Warum Twitter sich die Abschottung gegenüber Drittanbietern erlauben kann

Erst Instagram, dann Tumblr: In den vergangenen Wochen hat Twitter mehreren Diensten den Zugriff versperrt. Aktuelle Daten zeigen, dass sich der Microblogging-Dienst diese Politik durchaus leisten kann.

In der vergangenen Woche ist bekannt geworden, dass Twitter von einem Tag auf den anderen den Nutzern der Blogplattform Tumblr die Möglichkeit entzogen hat, ihre bei Twitter aktive Bekannte auch auf Tumblr zu finden. Erst Ende Juli hatte der 140-Zeichen-Dienst in einem vergleichbaren Manöver die User des Fotodienstes Instagram ausgesperrt.

Hintergrund der selbstgewählten Isolation von Twitter: In einem Interview mit dem „Wall Street Journal“ hatte Unternehmenschef Dick Costolo erklärt, er wolle künftig Drittanbietern den Zugriff auf die eigenen Daten verwehren – insbesondere dann, wenn diese die Nutzer von Twitter fernhielten (etwa wenn es nur um Freundessuche auf Fremdplattformen geht). Mitte August hat Twitter die neuen Einschränkungen der so genannten API – mit jener Schnittstelle regelt ein Diensteanbieter den Fremdzugriff auf die eigenen Daten – in einem Blogeintrag verkündet.

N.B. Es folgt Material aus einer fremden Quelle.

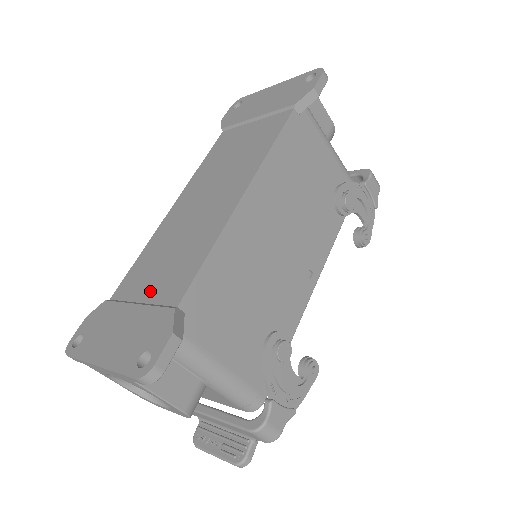
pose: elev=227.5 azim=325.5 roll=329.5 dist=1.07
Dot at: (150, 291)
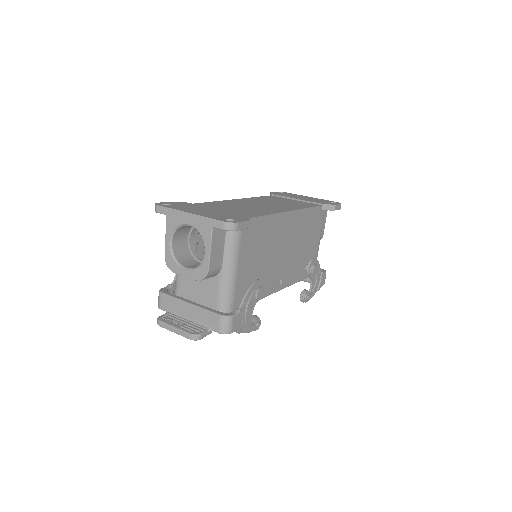
Dot at: (225, 210)
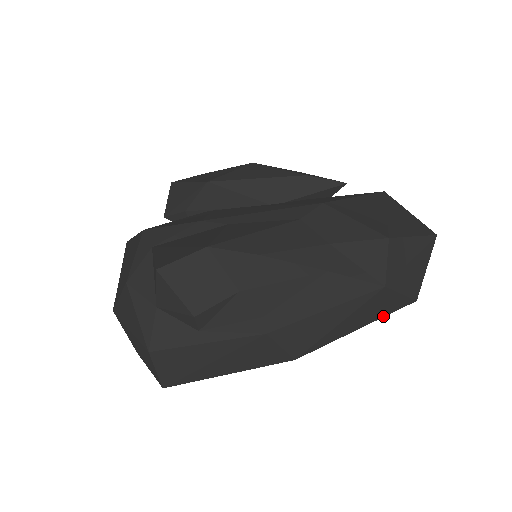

Harsche Kritik in der Internet-Szene

In der Folge hat es in der Internet-Szene Kritik an der wachsenden Abschottung gehagelt. „Twitter wird das neue AOL“, hat etwa Nico Lumma, Social-Media-Experte und Manager bei der niederländischen Beteiligungsgesellschaft Digital Pioneers in Hamburg, Ende Juli eine Analyse reißerisch betitelt. Bereits Anfang Juli 2011, also vor etwas mehr als einem Jahr, befand Lumma, Twitter sei „konzeptionell am Ende“.

Möglicherweise ist die Position von Twitter inmitten seines eigenen Ökosystems schlicht so dominant, dass sich das Unternehmen eine gewisse Arroganz gegenüber seinen Partnern leisten kann. Das jedenfalls legen Daten des amerikanischen Marktforschungshauses Sysomos aus der vergangenen Woche nahe. Die Marktforscher haben analysiert, auf welchem Wege Twitter genutzt wird.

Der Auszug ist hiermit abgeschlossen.